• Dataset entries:
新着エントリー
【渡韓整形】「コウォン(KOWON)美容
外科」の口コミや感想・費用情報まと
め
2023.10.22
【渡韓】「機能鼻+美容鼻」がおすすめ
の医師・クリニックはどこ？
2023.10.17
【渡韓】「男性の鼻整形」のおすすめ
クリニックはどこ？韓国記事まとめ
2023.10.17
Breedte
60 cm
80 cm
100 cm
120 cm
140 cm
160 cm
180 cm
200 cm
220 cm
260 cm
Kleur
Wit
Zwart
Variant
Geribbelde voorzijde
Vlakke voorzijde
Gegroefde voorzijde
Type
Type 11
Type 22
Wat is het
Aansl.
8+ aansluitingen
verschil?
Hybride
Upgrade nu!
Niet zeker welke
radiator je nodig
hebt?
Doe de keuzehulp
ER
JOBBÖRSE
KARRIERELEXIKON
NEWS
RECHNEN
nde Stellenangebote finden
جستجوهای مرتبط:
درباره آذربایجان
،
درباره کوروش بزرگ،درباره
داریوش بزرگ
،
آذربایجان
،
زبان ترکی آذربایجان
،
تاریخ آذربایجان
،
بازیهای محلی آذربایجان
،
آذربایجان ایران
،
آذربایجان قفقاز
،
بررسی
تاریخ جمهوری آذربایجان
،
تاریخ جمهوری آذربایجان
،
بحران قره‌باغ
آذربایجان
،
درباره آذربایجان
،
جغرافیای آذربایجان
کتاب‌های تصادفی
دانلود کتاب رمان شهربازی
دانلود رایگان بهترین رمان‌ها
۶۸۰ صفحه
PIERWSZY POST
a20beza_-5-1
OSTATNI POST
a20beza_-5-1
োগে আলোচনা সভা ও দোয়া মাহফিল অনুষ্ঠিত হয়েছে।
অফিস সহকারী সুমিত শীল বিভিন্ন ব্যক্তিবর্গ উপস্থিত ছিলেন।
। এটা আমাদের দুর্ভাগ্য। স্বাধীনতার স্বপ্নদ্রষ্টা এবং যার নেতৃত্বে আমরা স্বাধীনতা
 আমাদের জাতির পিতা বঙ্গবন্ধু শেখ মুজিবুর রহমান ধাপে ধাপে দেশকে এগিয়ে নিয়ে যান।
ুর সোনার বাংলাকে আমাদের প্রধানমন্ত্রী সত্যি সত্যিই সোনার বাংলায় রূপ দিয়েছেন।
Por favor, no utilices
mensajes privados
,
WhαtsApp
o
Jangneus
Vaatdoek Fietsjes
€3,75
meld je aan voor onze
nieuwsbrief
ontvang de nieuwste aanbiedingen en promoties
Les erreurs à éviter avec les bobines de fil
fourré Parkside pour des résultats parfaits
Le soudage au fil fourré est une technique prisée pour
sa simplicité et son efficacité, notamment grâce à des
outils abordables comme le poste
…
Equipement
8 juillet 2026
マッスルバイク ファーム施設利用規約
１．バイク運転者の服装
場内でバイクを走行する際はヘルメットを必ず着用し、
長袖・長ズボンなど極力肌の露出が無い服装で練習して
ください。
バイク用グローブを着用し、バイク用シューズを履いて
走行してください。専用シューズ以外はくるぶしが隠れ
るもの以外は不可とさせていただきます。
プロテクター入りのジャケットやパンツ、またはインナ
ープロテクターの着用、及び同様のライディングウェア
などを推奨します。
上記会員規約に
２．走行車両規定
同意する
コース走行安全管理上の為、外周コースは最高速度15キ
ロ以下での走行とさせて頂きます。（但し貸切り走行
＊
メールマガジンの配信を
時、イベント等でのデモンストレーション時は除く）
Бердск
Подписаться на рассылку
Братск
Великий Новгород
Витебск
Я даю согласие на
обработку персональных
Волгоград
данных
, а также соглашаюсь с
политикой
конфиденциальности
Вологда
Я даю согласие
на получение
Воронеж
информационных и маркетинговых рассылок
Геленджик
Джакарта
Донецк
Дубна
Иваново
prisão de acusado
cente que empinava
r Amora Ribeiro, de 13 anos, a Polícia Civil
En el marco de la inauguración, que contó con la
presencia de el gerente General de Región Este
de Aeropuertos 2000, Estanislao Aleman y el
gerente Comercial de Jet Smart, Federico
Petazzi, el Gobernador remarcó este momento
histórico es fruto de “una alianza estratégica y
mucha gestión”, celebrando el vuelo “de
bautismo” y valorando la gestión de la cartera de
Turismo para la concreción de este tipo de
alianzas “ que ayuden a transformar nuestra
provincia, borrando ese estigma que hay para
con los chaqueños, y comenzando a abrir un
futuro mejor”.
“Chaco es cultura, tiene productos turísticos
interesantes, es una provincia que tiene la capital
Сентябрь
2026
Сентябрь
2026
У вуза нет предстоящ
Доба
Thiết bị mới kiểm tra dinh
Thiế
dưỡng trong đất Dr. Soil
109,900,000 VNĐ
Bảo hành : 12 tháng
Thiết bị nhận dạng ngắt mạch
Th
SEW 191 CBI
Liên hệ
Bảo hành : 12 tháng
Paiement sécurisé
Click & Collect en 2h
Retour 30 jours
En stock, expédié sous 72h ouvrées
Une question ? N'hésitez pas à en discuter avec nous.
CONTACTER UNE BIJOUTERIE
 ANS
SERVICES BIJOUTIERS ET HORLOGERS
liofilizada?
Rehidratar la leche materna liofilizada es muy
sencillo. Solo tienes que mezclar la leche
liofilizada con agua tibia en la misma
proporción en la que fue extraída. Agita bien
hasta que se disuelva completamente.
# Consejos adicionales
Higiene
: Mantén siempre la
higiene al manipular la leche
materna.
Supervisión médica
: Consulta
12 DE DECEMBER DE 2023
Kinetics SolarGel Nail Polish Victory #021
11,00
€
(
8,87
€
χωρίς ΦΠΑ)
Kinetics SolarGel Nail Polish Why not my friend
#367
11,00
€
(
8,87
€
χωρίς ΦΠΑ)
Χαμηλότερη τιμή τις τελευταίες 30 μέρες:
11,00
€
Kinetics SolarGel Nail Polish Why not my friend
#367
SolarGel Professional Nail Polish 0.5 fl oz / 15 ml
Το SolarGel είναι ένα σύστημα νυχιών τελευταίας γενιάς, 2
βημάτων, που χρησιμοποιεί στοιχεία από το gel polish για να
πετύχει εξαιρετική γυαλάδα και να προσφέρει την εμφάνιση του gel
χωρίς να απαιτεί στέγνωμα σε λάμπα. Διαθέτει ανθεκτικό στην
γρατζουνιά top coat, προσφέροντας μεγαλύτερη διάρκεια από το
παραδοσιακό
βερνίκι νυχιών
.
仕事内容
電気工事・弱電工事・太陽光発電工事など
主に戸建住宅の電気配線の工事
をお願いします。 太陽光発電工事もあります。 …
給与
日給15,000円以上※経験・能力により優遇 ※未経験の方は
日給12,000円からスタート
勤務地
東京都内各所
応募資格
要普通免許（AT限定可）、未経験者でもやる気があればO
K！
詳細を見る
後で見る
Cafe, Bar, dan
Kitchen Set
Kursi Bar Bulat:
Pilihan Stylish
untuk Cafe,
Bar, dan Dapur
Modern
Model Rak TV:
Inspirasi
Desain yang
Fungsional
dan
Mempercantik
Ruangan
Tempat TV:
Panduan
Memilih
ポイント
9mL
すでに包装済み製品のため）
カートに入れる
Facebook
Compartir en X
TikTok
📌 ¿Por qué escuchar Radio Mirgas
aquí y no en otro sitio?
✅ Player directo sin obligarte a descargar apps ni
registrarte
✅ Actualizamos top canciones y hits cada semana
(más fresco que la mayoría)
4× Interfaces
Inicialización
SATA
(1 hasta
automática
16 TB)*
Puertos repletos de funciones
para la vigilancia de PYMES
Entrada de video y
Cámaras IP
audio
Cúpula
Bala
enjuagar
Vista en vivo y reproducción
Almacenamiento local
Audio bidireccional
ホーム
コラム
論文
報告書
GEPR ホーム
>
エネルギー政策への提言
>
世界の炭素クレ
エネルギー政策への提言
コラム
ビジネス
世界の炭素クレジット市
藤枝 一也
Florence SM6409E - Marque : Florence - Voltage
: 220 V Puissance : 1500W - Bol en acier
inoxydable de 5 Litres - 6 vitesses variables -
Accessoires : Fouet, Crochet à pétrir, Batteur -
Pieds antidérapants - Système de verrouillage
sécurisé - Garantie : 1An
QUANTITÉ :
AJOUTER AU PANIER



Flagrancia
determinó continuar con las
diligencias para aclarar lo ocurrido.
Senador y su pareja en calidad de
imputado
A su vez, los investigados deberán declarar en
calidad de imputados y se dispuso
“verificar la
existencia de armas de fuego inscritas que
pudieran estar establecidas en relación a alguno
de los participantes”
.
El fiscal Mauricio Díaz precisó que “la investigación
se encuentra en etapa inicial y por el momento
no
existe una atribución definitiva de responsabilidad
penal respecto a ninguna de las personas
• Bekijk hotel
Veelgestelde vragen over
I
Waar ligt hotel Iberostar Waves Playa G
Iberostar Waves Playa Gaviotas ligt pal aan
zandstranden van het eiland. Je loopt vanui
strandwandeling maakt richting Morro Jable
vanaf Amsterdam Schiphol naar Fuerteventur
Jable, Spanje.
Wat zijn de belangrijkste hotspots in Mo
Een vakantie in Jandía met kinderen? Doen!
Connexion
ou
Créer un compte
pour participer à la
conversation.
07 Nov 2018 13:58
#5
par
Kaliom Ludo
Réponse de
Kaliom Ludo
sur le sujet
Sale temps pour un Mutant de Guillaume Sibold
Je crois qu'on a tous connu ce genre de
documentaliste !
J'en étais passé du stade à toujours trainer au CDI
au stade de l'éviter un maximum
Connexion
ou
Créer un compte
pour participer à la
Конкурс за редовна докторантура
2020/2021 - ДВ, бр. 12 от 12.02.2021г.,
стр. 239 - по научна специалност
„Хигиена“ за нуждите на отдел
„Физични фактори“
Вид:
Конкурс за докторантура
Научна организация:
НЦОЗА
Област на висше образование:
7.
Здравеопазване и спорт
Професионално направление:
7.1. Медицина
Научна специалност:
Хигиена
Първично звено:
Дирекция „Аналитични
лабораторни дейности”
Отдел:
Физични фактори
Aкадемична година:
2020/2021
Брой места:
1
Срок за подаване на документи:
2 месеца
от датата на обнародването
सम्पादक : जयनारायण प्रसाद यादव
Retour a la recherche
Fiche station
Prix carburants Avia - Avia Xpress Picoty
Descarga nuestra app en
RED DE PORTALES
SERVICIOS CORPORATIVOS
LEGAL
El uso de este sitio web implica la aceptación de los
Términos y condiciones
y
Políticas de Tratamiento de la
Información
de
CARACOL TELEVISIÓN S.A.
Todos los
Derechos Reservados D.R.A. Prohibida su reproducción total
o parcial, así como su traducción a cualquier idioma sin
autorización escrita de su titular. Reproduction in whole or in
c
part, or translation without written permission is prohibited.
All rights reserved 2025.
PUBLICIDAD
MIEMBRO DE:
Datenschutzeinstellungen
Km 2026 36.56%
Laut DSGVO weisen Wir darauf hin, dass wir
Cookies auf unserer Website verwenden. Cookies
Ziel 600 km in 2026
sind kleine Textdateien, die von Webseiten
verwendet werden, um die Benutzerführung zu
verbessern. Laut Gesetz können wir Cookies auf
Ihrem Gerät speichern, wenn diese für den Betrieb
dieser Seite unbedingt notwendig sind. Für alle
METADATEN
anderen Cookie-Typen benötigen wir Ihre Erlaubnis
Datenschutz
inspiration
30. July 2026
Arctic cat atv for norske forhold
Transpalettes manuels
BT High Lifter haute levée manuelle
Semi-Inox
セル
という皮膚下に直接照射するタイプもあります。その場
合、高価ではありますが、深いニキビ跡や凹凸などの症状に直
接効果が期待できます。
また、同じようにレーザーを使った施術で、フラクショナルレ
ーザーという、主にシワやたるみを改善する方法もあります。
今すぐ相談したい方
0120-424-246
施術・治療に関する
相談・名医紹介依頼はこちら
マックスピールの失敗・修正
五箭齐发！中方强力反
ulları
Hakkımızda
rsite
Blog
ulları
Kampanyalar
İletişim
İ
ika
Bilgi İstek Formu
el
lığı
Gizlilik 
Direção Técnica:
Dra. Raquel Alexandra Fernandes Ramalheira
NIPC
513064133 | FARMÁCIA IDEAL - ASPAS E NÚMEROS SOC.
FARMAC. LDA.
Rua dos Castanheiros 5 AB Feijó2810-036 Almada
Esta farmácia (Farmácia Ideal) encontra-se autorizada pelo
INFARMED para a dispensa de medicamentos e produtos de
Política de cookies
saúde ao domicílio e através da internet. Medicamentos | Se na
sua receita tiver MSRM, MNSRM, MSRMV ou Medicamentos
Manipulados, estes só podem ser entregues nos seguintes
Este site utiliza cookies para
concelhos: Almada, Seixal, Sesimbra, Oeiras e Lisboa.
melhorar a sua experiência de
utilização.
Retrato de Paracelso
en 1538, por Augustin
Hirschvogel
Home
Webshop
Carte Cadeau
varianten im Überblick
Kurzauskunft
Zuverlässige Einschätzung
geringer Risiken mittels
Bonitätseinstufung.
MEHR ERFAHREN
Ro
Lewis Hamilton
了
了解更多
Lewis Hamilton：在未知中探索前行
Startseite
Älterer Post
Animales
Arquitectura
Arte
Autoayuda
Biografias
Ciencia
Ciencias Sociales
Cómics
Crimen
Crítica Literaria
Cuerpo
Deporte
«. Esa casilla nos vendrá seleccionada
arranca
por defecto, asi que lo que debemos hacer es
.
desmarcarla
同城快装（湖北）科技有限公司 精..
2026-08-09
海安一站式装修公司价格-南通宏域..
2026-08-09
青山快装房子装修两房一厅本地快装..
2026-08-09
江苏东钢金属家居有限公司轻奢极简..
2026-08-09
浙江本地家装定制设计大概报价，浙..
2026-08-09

• TASK REQUIREMENTS: From the entries above, copy each line that holds "sécurisé".

• EXERCISE OUTPUT:
Paiement sécurisé
sécurisé - Garantie : 1An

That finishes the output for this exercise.